Suite des aventures transatlantiques du pianiste français, qui mêle ici au trio de ses précédents albums (François Moutin, contrebasse et Ari Hoenig, batterie) une formation inédite : Sam Newsome (saxophone soprano), James Genus (basses acoustique et électrique) et Abdou M’Boup (percussions). Cardinal points voit ainsi se succéder deux suites distinctes : l’une, qui donne son titre au disque, nous emmène sur les territoires vierges d’une musique chaloupée et colorée ; l’autre, pour laquelle on retrouve le trio que l’on connaît, consiste en une sonate dont on avait déjà pu entendre un mouvement, intitulé Beginning, dans la précédente galette du pianiste, Welcome home.

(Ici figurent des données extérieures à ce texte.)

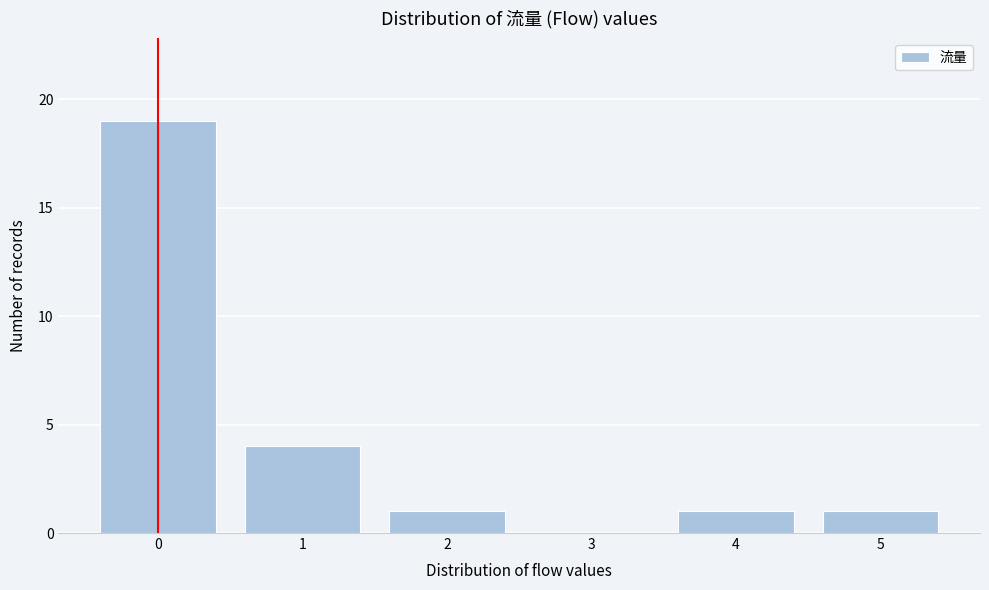

Reading right to left, list all the values displayed in this chart.

5=1	4=1	3=0	2=1	1=4	0=19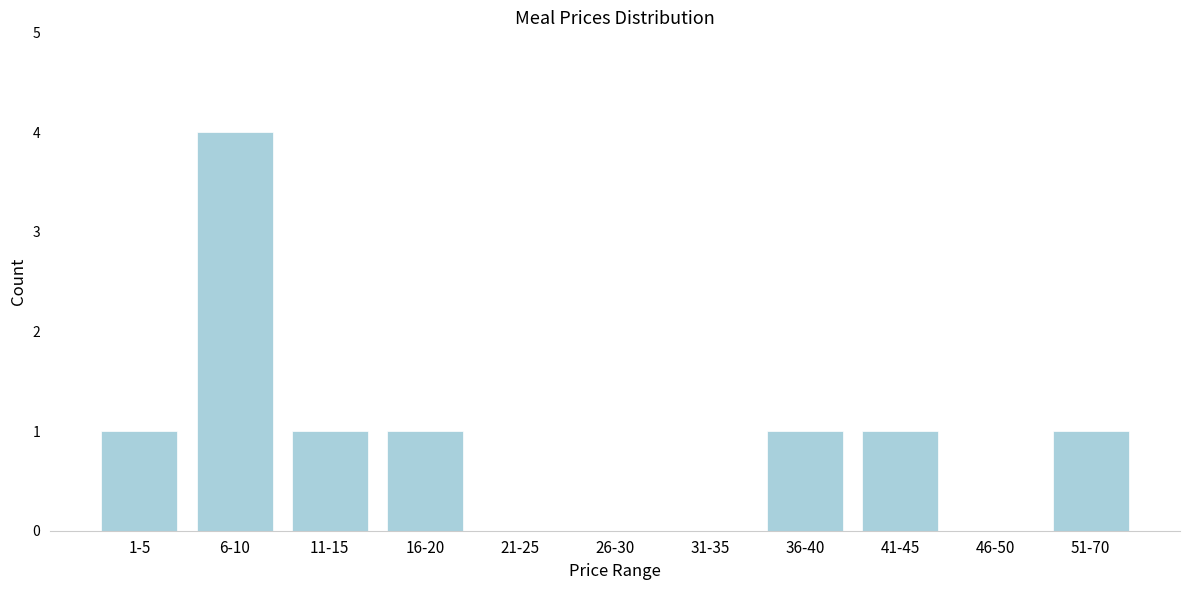

Reading left to right, what are all the values shown in this chart?

1-5=1	6-10=4	11-15=1	16-20=1	21-25=0	26-30=0	31-35=0	36-40=1	41-45=1	46-50=0	51-70=1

Deux directions distinctes, donc, à l’image des axes horizontaux et verticaux qui inspirent le titre, encore que liées par un hommage commun à Duke Ellington (une reprise de Mood indigo dans la première suite, un motif récurrent rappelant fortement The Single petal of rose dans la seconde) ; Pilc brouille les cartes et recompose sa palette, nuançant la complexité et la densité de son jeu par l’exubérance et le groove impeccable de sa nouvelle paire rythmique (basse électrique discrète mais tirée au cordeau, tapis proliférant de percussions aux senteurs caribéennes ou africaines). L’excellent Sam Newsome entrelace parfaitement la voix tendue de son saxophone à celle du piano du leader, toujours attentif à la dimension mélodique de son jeu. D’un abord moins facile, les quatre parties de la Trio sonata avec lesquelles s’achève le disque, composées par Pilc grâce à une bourse de la Chamber Music America, permettront de retrouver l’art acrobatique et fusionnel d’un trio dont on connaît bien désormais l’exceptionnelle entente et la parfaite cohésion. La frontière entre l’écrit et l’improvisée, comme à l’accoutumée, se dissout dans l’urgence du jeu triangulaire ; si une attention soutenue est nécessaire pour tenir le fil du discours des trois musiciens, cette Sonate réserve à plusieurs endroits des pépites absolument jubilatoires.